Em 2024, se completam 200 anos desde que foi outorgada a primeira Constituição do Brasil, uma jornada marcada por avanços, desafios e conquistas no âmbito dos direitos sociais e trabalhistas. Para marcar esse bicentenário, o TST promove a exposição “Constitucionalização dos Direitos Trabalhistas – 200 anos de Constituinte”, que fica aberta ao público até esta sexta-feira (21), das 9h às 17h.
“A história e a memória são instrumentos de extrema importância para, ao relembrar o passado, nos dar luzes para o nosso caminhar em direção ao porvir, ao futuro”, afirma o ministro Evandro Valadão Lopes, presidente da Comissão de Documentação do Tribunal Superior do Trabalho e coordenador do Comitê Gestor do Programa Nacional de Resgate da Memória da Justiça do Trabalho.
Para ele, o compromisso com a memória e a história é importante na defesa de um futuro comprometido com as igualdades, a liberdade e a dignidade do ser humano. “Um futuro em que se possa dizer que trabalhamos para uma sociedade mais fraterna e mais solidária”, complementa.
Conheça, a seguir, alguns marcos das transformações legais que buscaram, com o avançar da história, garantir condições de trabalho mais dignas e que são detalhados na exposição do TST.
Constituição de 1824
Foi uma Constituição outorgada no Brasil Império, quando predominava a mão de obra escravizada. Ela não prevê em seu texto direitos trabalhistas e sociais.
“Embora tenha estabelecido bases para organização do estado brasileiro, ela ignorou e silenciou por completo as questões que tratavam da escravidão, uma realidade que marcou profundamente a história do Brasil e deixou até hoje cicatrizes e marcas que reverberam na nossa sociedade”, analisa o ministro.

→ **Trecho de dados**:
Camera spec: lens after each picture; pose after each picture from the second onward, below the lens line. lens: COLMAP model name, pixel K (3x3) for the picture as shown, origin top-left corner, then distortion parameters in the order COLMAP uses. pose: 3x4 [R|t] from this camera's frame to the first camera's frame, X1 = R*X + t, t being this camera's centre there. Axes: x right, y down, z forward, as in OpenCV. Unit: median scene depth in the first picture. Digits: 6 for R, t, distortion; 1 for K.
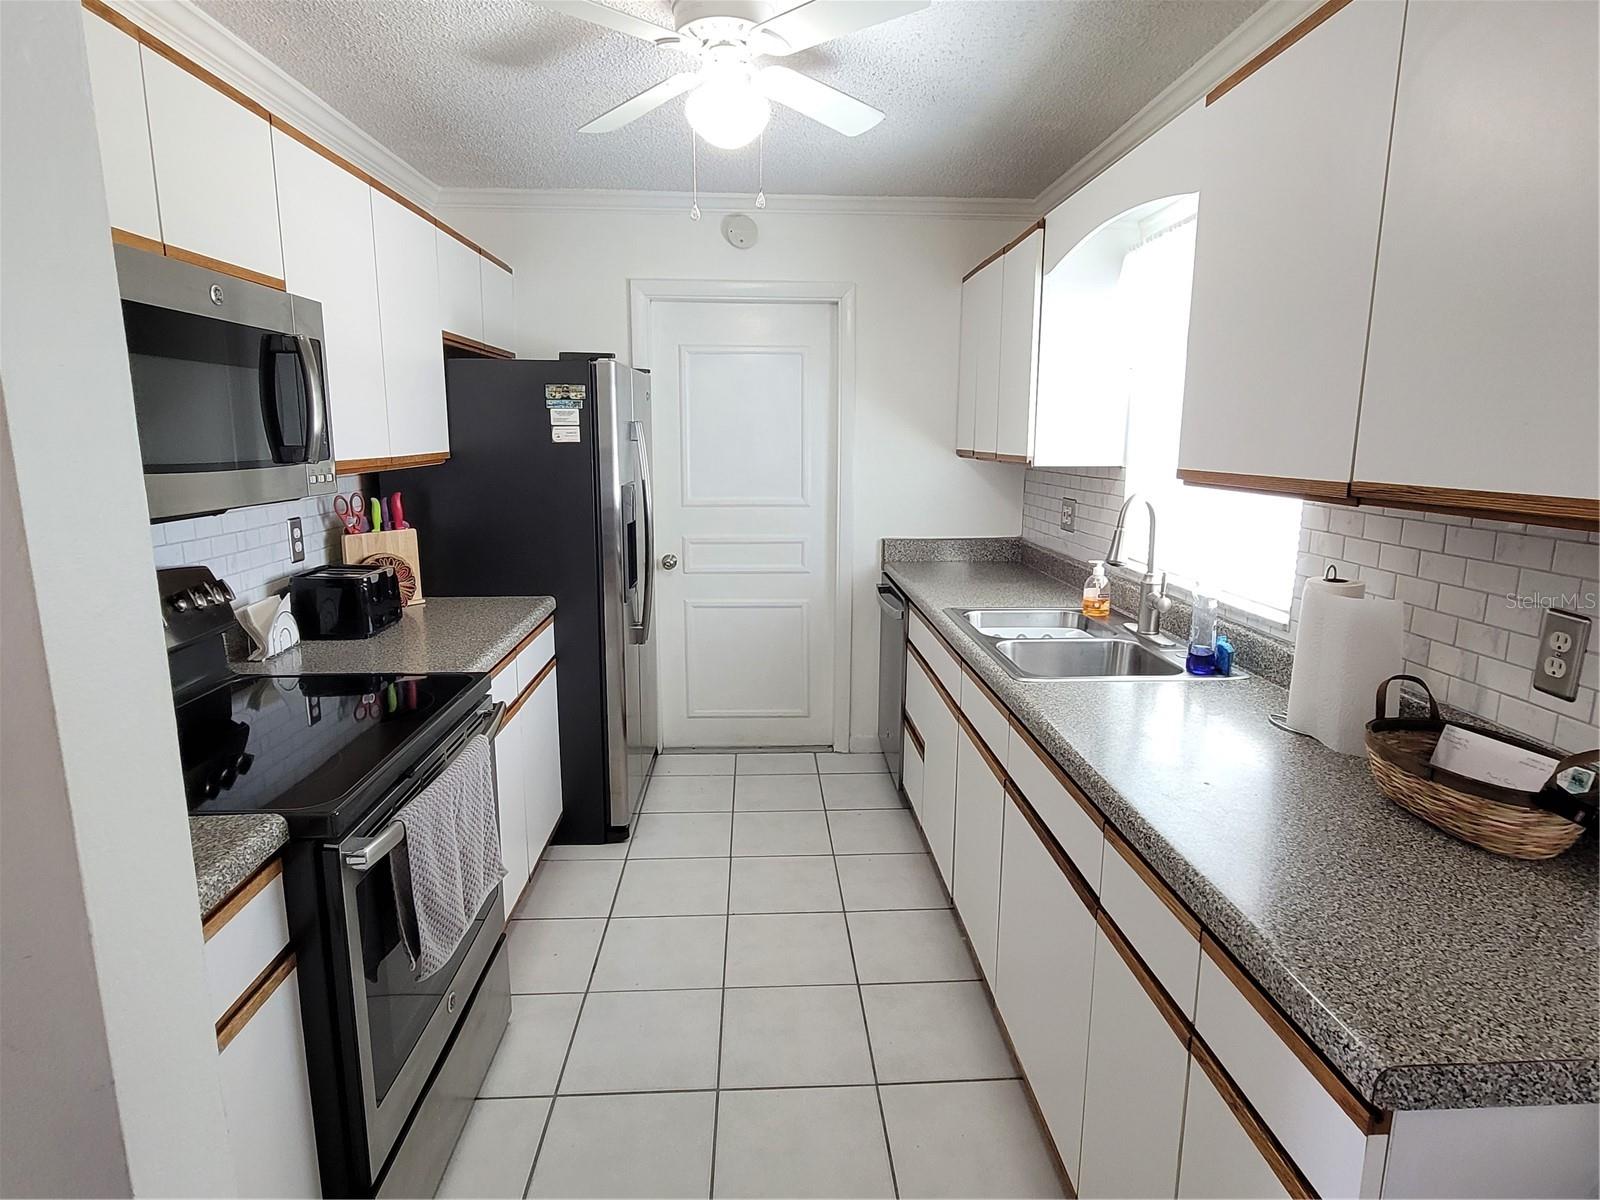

→ **Usando as informações**:
[A] Segundo o texto sobre a exposição do TST, com quais valores deve estar comprometido o futuro defendido pelo ministro? Liste todos.
[B] Dê sequência ao texto sobre a exposição do TST, começando logo depois da última frase apresentada.

→ **Respostas esperadas**:
[A]
- as igualdades
- a liberdade
- a dignidade do ser humano

[B]
Apesar disso, o advogado Luiz Gama utilizou a Constituição para ressignificar a luta antiescravista. A partir do artigo 179, que tratava da inviolabilidade dos direitos civis e políticos dos brasileiros, juntamente com a lei de 7 de novembro de 1831, que proibia a importação/tráfico de escravos, ele passou a exigir liberdade para os escravizados através de habeas corpus em casos de violência física.
Seu legado só foi reconhecido postumamente. Em 2015, a Ordem dos Advogados do Brasil o reconheceu como advogado. Em 2018, ele foi declarado patrono da abolição da escravidão no Brasil e seu nome foi inscrito no Livro dos Heróis da Pátria.
Constituição de 1891
Resultado de uma mudança conjuntural que incluiu a abolição da escravatura em 1888 e a Proclamação da República em 1889, essa Constituição impactou e condensou mudanças sociais, políticas e econômicas ocorridas no país no final do século XIX.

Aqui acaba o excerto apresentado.